» **What is required**:
Reproduce the records exactly through the line with "List each element's".

────────────────────────────────────────

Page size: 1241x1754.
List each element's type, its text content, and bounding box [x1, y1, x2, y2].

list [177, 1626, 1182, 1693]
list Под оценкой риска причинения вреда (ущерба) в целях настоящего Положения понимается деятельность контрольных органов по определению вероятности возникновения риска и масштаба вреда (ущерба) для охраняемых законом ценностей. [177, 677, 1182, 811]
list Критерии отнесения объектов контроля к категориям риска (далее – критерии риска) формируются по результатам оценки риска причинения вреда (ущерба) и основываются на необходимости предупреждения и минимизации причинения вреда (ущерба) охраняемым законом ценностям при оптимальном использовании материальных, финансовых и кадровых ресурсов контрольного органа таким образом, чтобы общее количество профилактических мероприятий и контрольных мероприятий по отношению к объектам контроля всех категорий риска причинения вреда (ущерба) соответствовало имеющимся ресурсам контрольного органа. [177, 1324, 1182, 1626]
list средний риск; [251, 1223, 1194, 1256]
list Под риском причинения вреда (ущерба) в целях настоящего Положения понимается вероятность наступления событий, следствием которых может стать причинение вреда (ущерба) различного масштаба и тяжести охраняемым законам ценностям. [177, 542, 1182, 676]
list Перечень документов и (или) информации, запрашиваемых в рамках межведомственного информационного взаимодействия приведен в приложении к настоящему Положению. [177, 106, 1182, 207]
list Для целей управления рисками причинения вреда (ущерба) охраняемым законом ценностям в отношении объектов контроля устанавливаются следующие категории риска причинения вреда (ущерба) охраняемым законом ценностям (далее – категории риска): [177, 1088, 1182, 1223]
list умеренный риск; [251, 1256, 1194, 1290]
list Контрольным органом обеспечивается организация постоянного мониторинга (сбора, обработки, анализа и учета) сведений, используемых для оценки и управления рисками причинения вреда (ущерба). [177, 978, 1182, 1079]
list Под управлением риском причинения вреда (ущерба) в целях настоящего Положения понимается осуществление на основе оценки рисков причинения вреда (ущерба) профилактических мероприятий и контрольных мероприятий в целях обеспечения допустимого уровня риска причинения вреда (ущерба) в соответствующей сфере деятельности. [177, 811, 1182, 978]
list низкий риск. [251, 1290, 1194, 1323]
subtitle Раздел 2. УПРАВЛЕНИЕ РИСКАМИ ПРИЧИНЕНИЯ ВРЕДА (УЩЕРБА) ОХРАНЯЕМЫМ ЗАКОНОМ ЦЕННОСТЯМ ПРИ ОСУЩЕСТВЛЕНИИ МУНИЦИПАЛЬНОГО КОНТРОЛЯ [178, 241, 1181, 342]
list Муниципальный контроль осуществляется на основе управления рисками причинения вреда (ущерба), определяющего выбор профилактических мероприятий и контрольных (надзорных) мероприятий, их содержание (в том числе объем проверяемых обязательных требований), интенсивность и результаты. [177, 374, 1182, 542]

────────────────────────────────────────

» **Reply**:
Page size: 1241x1754.
List each element's type, its text content, and bounding box [x1, y1, x2, y2].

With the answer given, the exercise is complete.